WHAT TO DO: Exactly the lines from the one containing "17: (349, 419)" through the final line of the data are to be written out again, with nothing added.

:: EXERCISE INPUTS ::

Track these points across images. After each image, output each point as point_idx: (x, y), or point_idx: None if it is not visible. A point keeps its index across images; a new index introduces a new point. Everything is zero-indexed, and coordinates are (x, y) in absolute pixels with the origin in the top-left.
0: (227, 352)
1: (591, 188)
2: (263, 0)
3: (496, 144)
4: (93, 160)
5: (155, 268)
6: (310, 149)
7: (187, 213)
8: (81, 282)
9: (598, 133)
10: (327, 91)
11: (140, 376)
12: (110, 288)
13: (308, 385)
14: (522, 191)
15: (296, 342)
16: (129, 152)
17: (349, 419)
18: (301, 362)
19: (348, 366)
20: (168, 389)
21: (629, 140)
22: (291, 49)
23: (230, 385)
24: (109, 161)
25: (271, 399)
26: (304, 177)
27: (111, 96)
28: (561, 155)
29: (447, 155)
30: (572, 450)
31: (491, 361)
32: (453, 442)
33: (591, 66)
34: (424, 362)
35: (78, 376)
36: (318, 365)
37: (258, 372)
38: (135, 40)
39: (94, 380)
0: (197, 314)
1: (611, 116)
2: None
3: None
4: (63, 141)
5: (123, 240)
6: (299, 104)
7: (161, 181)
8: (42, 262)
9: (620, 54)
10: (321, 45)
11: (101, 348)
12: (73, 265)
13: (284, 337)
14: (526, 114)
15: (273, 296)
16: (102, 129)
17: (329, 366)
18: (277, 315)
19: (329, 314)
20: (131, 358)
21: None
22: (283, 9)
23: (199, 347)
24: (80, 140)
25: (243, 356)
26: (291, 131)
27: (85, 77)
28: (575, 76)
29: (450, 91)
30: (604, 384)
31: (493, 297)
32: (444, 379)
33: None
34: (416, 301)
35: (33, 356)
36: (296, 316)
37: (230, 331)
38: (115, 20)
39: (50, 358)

:::

RESULT OF THIS EXERCISE:
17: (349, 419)
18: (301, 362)
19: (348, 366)
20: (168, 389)
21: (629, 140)
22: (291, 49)
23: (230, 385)
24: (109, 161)
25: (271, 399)
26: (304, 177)
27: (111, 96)
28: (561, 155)
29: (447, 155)
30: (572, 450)
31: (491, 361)
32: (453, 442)
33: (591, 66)
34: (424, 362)
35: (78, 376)
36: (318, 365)
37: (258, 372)
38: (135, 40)
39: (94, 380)
0: (197, 314)
1: (611, 116)
2: None
3: None
4: (63, 141)
5: (123, 240)
6: (299, 104)
7: (161, 181)
8: (42, 262)
9: (620, 54)
10: (321, 45)
11: (101, 348)
12: (73, 265)
13: (284, 337)
14: (526, 114)
15: (273, 296)
16: (102, 129)
17: (329, 366)
18: (277, 315)
19: (329, 314)
20: (131, 358)
21: None
22: (283, 9)
23: (199, 347)
24: (80, 140)
25: (243, 356)
26: (291, 131)
27: (85, 77)
28: (575, 76)
29: (450, 91)
30: (604, 384)
31: (493, 297)
32: (444, 379)
33: None
34: (416, 301)
35: (33, 356)
36: (296, 316)
37: (230, 331)
38: (115, 20)
39: (50, 358)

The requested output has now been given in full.